Solus may result in a spike in workplace safety and health litigation against employers,” wrote Joshua M. Henderson, partner in the complex discrimination litigation practice group of Seyfarth.

 

Case background
The case stems from a 2009 incident when two Solus wokrers were killed after a water heater exploded. The equipment exploded when its safety valve malfunctioned and because there were no other safety features on the heater “due to manipulation and misuse,” according to Cal/OSHA.

Afterwards, the California Bureau of Investigations launched an investigation, as it is required to do after workers are killed on the job. It forwarded its findings to the Orange County district attorney, who in turn charged the plant manager and maintenance supervisor with felony violations of the Labor Code.

Orange County prosecutors also filed a civil action, accusing Solus of:

 

  • Violating the state Unfair Competition Law – It alleged that Solus, by maintaining an unsafe work environment, had engaged in unfair and unlawful business practices
  • Violating the state Fair Advertising Law – It alleged that the company had engaged in false advertising by making “numerous false and misleading representations concerning its commitment to workplace safety and its compliance with all applicable workplace safety standards,” in order to attract and retain customers and employees.

 

The DA sought over a million dollars in civil penalties in the lower court case. Solus asked for the trial court to dismiss the case, but the court rejected the motion. On appeal of the decision, the Court of Appeal reversed, saying that the federal Occupational Safety and Health Act pre-empted state unfair competition law, which barred the civil action.

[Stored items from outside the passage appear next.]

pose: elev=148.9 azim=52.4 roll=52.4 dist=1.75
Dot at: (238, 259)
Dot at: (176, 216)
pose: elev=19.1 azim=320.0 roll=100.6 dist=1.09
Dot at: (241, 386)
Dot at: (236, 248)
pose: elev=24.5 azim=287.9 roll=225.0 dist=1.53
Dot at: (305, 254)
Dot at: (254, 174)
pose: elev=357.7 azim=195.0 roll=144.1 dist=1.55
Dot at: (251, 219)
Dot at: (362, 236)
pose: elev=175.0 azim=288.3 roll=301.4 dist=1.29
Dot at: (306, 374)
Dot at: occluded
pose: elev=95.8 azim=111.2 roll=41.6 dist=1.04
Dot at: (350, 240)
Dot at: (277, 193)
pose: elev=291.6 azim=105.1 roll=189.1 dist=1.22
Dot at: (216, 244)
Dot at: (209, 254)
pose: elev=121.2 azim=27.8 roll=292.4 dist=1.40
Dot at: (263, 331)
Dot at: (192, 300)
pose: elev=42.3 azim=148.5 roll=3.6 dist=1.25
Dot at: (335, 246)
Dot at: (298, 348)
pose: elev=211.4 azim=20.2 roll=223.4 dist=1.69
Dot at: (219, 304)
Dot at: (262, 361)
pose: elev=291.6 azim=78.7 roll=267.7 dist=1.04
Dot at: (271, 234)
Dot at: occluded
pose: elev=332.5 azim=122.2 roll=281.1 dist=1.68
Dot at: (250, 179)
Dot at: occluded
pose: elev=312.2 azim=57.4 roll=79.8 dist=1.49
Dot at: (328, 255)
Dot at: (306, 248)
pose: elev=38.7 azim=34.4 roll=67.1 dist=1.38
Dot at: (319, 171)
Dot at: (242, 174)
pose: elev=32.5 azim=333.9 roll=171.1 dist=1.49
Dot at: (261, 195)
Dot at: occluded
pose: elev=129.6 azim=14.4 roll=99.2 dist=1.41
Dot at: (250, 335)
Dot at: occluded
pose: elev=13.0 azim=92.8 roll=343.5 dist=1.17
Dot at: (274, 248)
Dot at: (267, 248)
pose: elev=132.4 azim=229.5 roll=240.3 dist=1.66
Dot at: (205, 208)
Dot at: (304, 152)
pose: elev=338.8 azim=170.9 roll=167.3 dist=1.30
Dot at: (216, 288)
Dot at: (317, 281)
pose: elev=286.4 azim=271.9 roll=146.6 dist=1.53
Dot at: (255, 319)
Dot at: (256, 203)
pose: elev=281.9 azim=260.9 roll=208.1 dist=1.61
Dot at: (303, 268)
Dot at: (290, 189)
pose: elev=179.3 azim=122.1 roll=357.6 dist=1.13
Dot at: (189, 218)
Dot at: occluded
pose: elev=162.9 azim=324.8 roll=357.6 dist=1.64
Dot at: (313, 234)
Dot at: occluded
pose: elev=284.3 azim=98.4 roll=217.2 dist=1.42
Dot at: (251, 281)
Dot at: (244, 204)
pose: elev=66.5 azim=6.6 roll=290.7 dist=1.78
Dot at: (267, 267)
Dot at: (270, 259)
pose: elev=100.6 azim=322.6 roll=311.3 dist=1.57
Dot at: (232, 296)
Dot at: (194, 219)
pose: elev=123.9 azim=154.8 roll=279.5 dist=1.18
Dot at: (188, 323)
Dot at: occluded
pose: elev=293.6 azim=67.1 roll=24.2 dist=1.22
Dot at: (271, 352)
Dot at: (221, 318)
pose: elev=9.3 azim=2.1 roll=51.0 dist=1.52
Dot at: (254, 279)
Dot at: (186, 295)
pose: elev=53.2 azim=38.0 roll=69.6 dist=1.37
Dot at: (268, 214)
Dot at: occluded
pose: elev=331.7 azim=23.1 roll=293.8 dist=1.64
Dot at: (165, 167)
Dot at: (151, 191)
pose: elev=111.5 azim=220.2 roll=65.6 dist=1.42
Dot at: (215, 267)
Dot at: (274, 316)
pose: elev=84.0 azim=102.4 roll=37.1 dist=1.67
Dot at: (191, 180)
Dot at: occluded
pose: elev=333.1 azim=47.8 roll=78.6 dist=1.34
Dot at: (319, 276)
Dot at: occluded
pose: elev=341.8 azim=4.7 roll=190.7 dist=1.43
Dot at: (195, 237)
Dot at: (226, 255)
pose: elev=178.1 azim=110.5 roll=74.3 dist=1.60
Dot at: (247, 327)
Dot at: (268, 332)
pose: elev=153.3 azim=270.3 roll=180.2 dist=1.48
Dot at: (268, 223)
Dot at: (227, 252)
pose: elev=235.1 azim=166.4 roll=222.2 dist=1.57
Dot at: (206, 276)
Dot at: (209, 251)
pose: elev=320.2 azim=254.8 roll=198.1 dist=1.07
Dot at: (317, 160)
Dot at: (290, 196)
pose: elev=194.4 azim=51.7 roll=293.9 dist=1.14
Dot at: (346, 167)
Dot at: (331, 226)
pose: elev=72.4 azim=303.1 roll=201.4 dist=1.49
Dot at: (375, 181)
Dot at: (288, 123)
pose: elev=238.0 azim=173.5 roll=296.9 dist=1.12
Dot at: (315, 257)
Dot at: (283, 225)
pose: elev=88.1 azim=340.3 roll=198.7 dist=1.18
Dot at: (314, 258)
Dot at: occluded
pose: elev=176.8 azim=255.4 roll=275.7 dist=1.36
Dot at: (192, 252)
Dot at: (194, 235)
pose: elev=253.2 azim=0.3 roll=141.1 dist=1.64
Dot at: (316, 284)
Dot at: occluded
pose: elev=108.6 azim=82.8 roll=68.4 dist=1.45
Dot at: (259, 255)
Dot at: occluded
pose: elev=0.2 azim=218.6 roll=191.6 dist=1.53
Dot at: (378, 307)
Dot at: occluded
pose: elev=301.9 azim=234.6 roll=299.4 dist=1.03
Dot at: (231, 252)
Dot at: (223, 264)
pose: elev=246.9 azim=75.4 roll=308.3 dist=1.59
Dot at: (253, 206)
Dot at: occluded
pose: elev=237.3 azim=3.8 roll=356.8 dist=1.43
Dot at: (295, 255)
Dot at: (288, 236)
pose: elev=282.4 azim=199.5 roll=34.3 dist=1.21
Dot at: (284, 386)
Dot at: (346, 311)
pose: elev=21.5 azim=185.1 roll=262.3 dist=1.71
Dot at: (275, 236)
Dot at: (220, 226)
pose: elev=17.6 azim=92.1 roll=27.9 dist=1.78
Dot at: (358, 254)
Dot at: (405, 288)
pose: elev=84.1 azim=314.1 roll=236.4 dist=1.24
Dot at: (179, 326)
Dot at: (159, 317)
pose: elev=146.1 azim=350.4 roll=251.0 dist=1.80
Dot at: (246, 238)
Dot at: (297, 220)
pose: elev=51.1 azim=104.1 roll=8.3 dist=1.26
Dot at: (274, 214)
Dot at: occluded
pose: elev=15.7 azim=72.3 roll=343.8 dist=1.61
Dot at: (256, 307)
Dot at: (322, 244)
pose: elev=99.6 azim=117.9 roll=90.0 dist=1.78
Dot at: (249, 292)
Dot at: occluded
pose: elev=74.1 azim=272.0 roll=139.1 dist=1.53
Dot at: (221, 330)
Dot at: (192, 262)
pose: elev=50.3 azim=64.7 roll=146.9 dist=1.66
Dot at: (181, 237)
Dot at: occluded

The state Supreme Court ruled that the case could proceed, which sends it back to the local court for hearing. In reversing the Court of Appeal, the high court said that since California has its own workplace safety enforcement mechanism, state law can indeed be used.

The case now goes back to the trial court for action on the DA’s civil claims.

 

Why it’s important
Seyfarth’s Henderson said employers should be concerned because:

  • Solus does not require a final order of the Cal/OSHA Appeals Board affirming the underlying administrative citations. This means that an employer could theoretically beat back Cal/OSHA citations and still be sued under the Business and Professions Code.
  • An employee or DA could sue a company for Business and Professions Code violations in relation to a workplace injury even if OSHA does not issue a citation. Employees may attempt to establish injury in fact in litigation without resorting to filing an administrative complaint with the Division.
    Damages are barred under the unfair competition law, but restitution and injunctive relief are not. The bar would be high though, as an employee must prove they had some kind of economic injury.
  • The statute of limitations is four years for unfair competition claims and three years for false advertising claims.